§ DATA

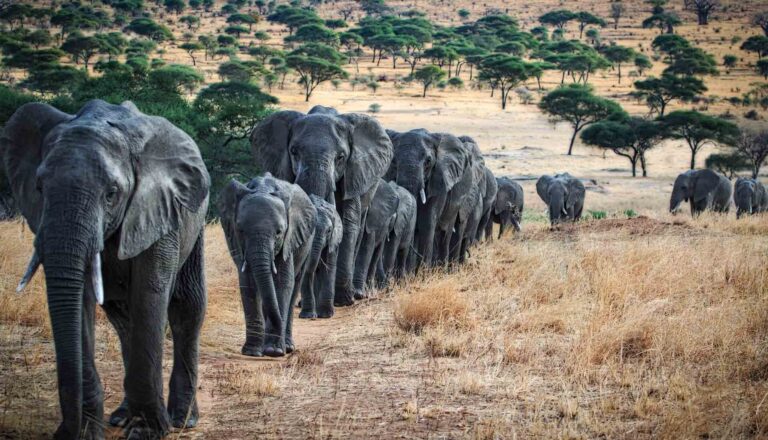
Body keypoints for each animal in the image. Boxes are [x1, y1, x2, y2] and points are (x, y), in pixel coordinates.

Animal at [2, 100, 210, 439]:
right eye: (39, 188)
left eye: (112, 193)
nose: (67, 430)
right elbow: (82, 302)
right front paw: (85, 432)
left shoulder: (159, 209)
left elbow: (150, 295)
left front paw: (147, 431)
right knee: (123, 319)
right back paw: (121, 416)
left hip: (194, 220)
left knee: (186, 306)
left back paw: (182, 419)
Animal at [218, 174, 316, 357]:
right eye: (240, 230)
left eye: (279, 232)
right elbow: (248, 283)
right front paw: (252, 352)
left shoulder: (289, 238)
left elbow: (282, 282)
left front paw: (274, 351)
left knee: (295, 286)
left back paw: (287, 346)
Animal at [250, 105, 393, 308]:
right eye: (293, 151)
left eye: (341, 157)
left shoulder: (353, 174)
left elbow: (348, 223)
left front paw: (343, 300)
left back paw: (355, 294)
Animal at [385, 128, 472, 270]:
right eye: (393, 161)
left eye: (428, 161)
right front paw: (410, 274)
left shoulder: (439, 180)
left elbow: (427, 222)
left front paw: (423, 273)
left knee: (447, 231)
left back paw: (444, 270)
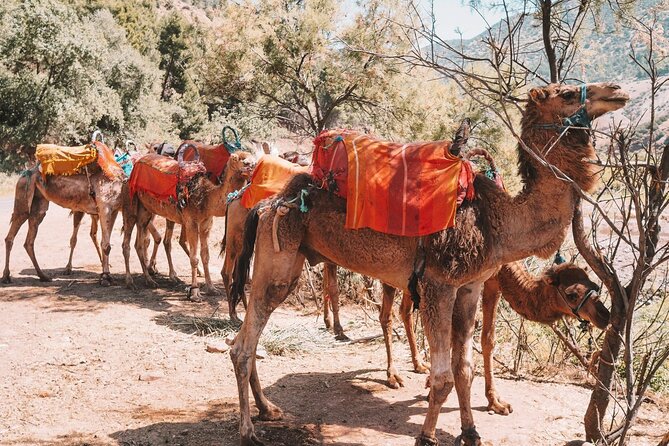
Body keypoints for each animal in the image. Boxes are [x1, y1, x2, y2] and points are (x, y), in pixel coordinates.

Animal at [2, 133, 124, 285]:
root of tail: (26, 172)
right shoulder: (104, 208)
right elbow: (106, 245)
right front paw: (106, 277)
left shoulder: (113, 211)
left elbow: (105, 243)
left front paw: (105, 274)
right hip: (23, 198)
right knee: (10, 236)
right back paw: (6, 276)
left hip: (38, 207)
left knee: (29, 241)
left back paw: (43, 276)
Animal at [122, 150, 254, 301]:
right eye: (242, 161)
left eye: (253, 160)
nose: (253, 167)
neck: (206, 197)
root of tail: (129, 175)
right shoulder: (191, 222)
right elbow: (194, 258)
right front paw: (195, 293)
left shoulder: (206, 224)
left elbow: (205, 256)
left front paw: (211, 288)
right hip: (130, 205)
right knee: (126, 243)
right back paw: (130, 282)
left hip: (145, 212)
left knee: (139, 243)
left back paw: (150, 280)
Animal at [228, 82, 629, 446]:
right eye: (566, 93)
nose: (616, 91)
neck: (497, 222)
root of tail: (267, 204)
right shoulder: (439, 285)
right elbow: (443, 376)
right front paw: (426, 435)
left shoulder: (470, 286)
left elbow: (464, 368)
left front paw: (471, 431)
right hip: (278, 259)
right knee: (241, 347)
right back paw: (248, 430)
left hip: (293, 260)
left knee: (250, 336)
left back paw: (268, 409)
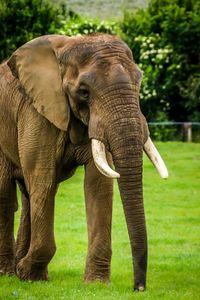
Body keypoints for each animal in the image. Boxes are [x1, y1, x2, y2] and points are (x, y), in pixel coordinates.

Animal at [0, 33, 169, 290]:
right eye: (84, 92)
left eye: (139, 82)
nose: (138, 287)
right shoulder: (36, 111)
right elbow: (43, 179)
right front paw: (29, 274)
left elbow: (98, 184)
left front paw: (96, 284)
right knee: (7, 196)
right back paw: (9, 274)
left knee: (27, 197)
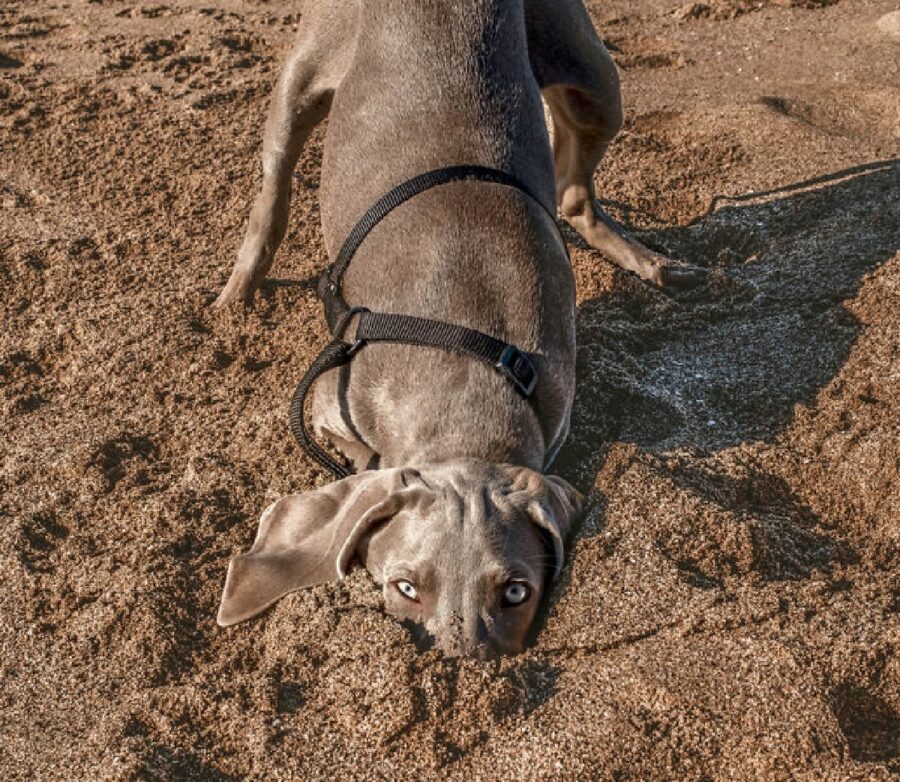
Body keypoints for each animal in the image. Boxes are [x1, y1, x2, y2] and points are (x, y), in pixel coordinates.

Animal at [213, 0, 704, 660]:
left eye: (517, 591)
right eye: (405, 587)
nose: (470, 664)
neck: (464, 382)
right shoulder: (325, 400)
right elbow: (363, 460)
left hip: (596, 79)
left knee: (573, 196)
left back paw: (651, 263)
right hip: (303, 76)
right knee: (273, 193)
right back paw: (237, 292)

==

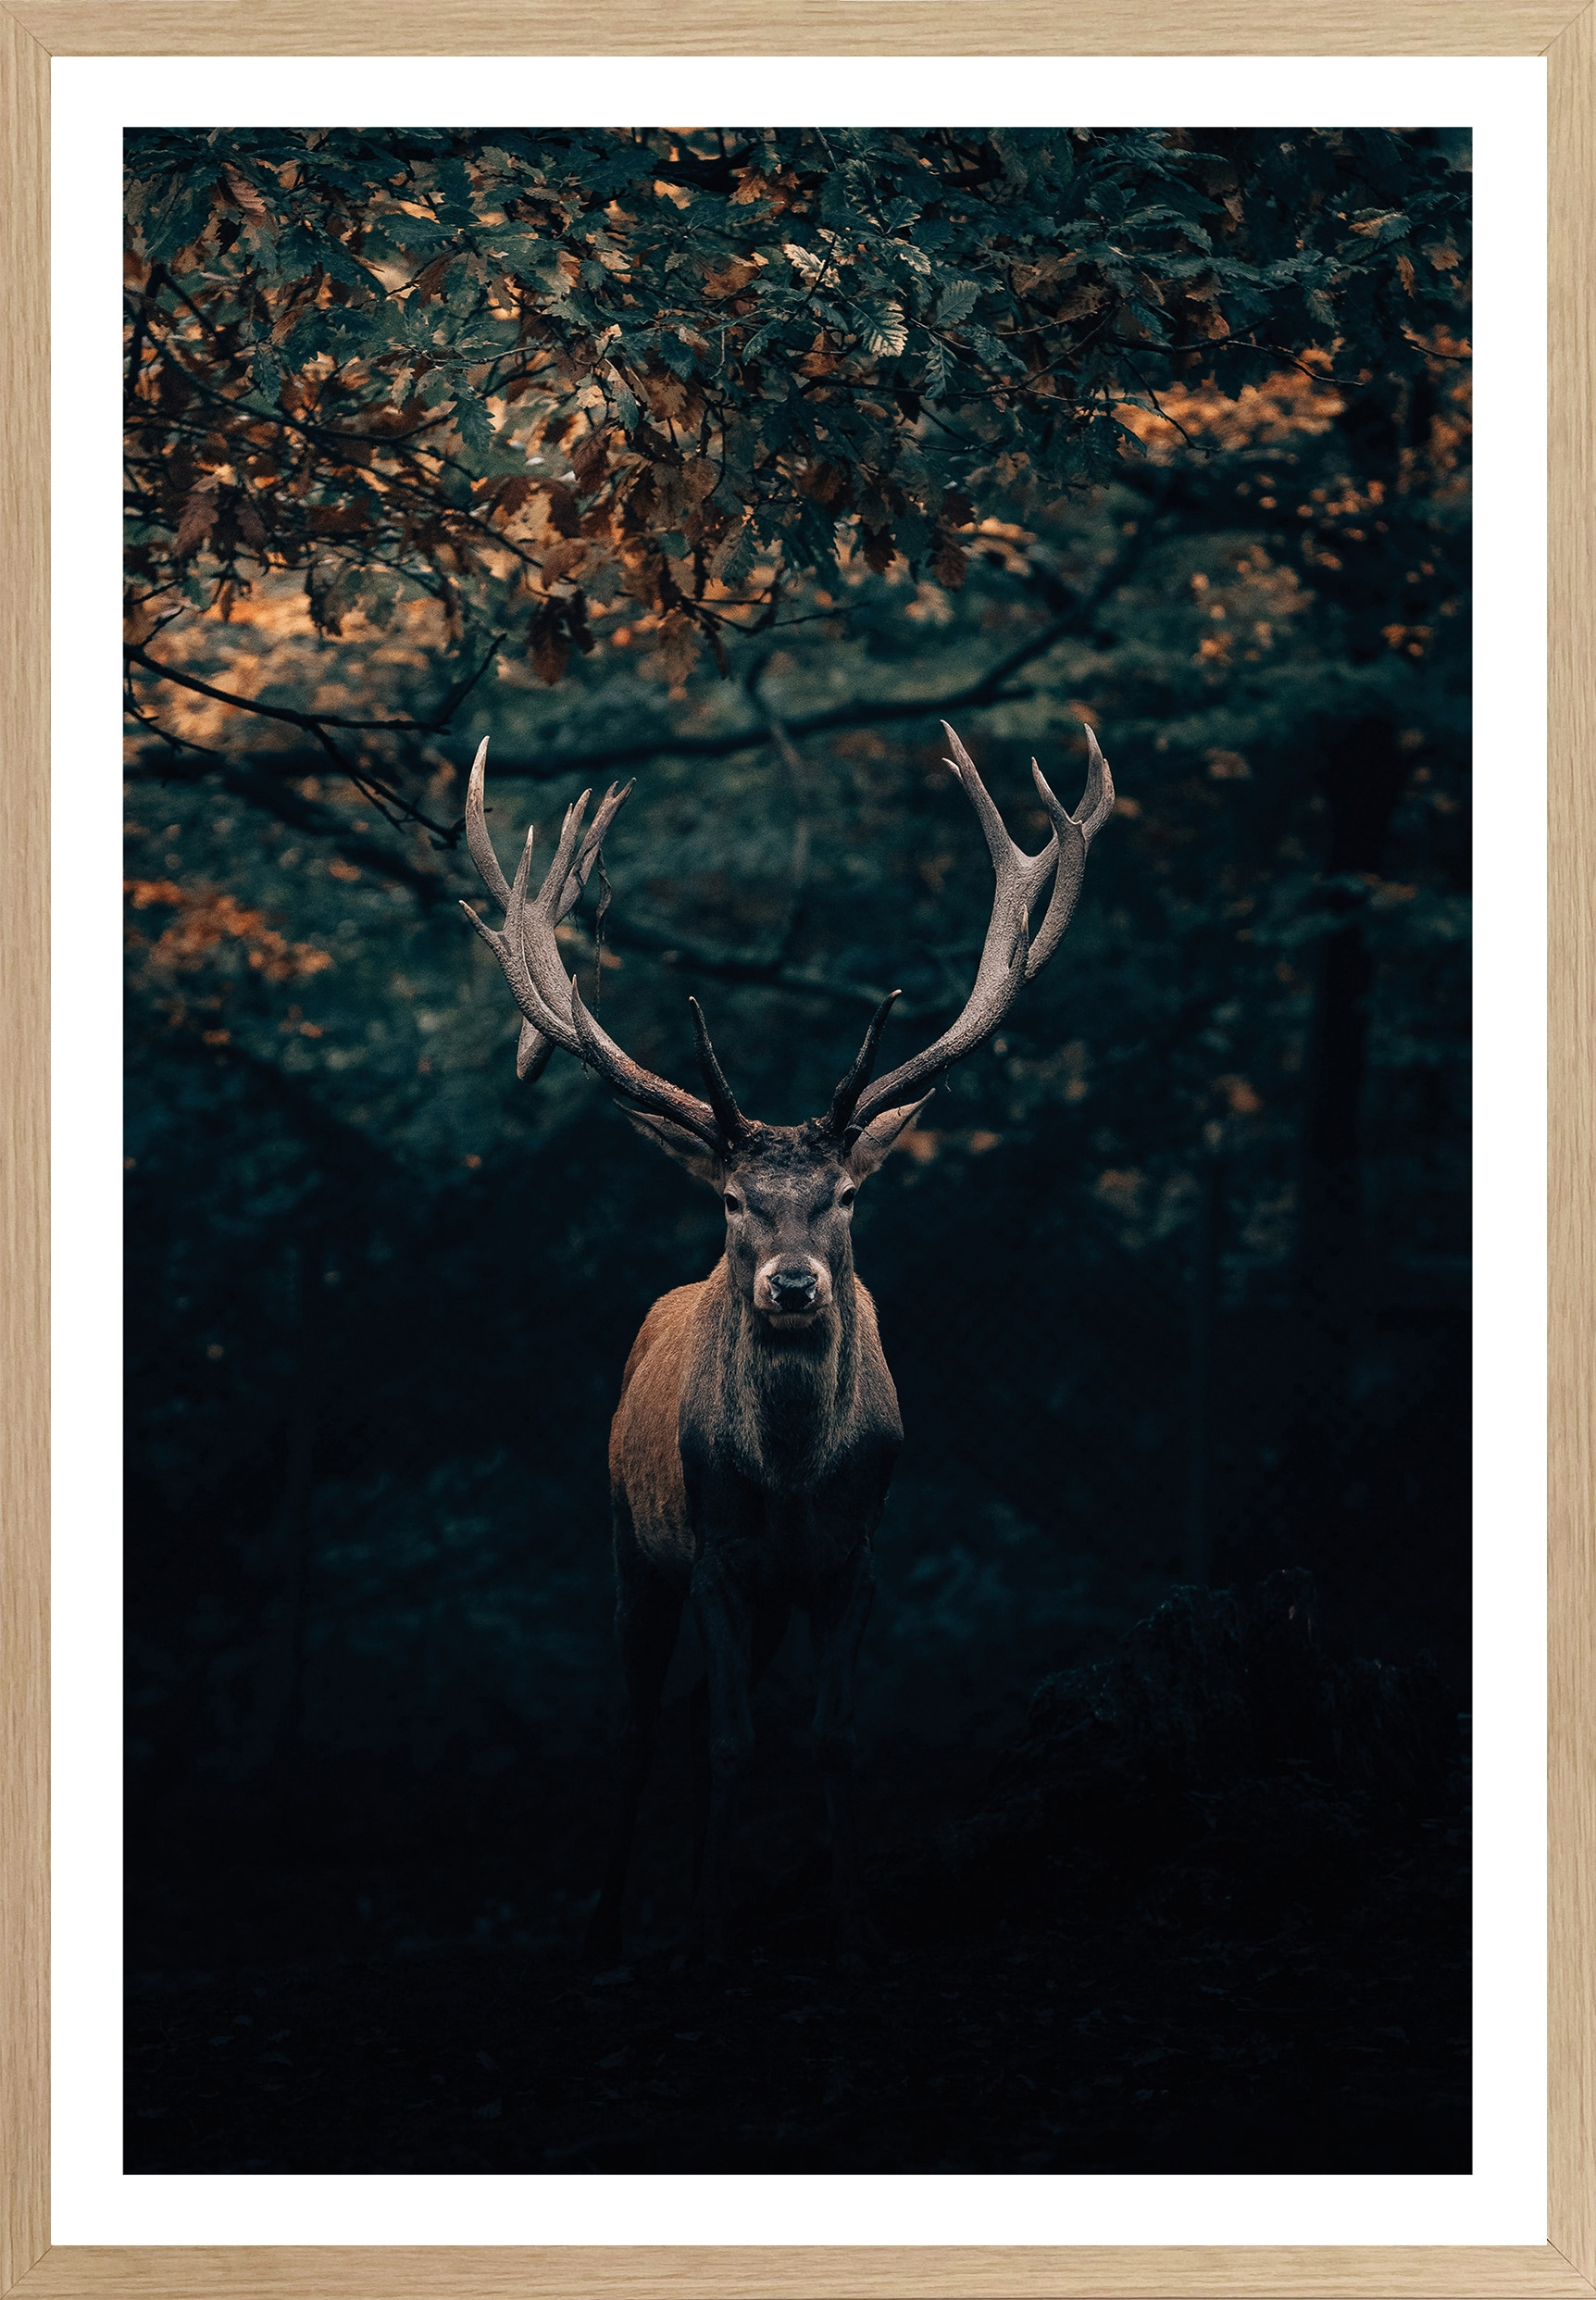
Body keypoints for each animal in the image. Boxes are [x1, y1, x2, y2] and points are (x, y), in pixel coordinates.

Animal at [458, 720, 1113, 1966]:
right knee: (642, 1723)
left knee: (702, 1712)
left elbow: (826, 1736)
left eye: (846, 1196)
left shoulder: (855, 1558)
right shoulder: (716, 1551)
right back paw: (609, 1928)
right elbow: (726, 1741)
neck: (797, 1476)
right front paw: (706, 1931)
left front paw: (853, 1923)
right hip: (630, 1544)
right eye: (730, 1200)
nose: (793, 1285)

* * *

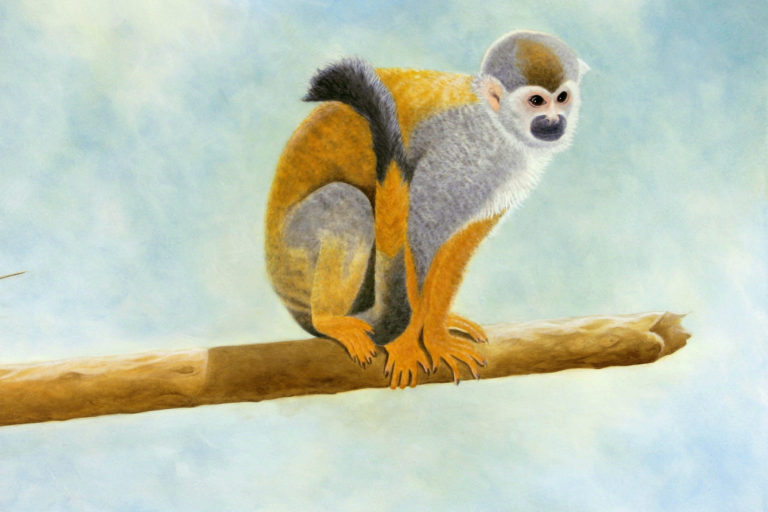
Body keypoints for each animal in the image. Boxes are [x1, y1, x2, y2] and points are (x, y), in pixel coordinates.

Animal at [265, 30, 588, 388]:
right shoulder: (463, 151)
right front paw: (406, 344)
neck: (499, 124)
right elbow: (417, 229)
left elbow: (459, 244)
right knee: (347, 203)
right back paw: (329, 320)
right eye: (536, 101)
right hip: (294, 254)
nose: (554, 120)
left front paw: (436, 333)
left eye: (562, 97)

§ INSTRUCTIONS FOR THE TASK
Skipping every picture, transcribe exactly the lines above from the one containing "left front paw: (274, 351)" through the one containing "left knee: (27, 197)", both included.

§ SOLUTION
left front paw: (274, 351)
left knee: (295, 286)
left back paw: (287, 346)
Animal at [250, 105, 393, 308]:
right eye: (293, 151)
left eye: (341, 157)
left shoulder: (353, 174)
left elbow: (348, 223)
left front paw: (343, 300)
left back paw: (355, 294)
Animal at [385, 128, 472, 270]:
right eye: (393, 161)
left eye: (428, 161)
right front paw: (410, 274)
left shoulder: (439, 180)
left elbow: (427, 222)
left front paw: (423, 273)
left knee: (447, 231)
left back paw: (444, 270)
Body keypoints for each animal in the image. Boxes are [x1, y1, x2, y2] and points are (x, y), in pixel coordinates.

Animal at [2, 133, 124, 285]:
root of tail: (26, 172)
right shoulder: (104, 208)
right elbow: (106, 245)
right front paw: (106, 277)
left shoulder: (113, 211)
left elbow: (105, 243)
left front paw: (105, 274)
right hip: (23, 198)
right knee: (10, 236)
right back paw: (6, 276)
left hip: (38, 207)
left knee: (29, 241)
left back paw: (43, 276)
Animal at [122, 150, 254, 301]:
right eye: (242, 161)
left eye: (253, 160)
nose: (253, 167)
neck: (206, 197)
root of tail: (129, 175)
right shoulder: (191, 222)
right elbow: (194, 258)
right front paw: (195, 293)
left shoulder: (206, 224)
left elbow: (205, 256)
left front paw: (211, 288)
right hip: (130, 205)
right knee: (126, 243)
right back paw: (130, 282)
left hip: (145, 212)
left knee: (139, 243)
left back paw: (150, 280)
Animal at [228, 82, 629, 446]:
right eye: (566, 93)
nose: (616, 91)
neck: (497, 222)
root of tail: (267, 204)
right shoulder: (439, 285)
right elbow: (443, 376)
right front paw: (426, 435)
left shoulder: (470, 286)
left elbow: (464, 368)
left front paw: (471, 431)
right hip: (278, 259)
right knee: (241, 347)
right back paw: (248, 430)
left hip: (293, 260)
left knee: (250, 336)
left back paw: (268, 409)
Body keypoints for each animal in the image. Boxes are [x1, y1, x2, y2] and points are (x, y), in pixel coordinates.

Animal at [0, 33, 169, 290]:
right eye: (84, 92)
left eye: (139, 82)
nose: (138, 287)
right shoulder: (36, 111)
right elbow: (43, 179)
right front paw: (29, 274)
left elbow: (98, 184)
left front paw: (96, 284)
right knee: (7, 196)
right back paw: (9, 274)
left knee: (27, 197)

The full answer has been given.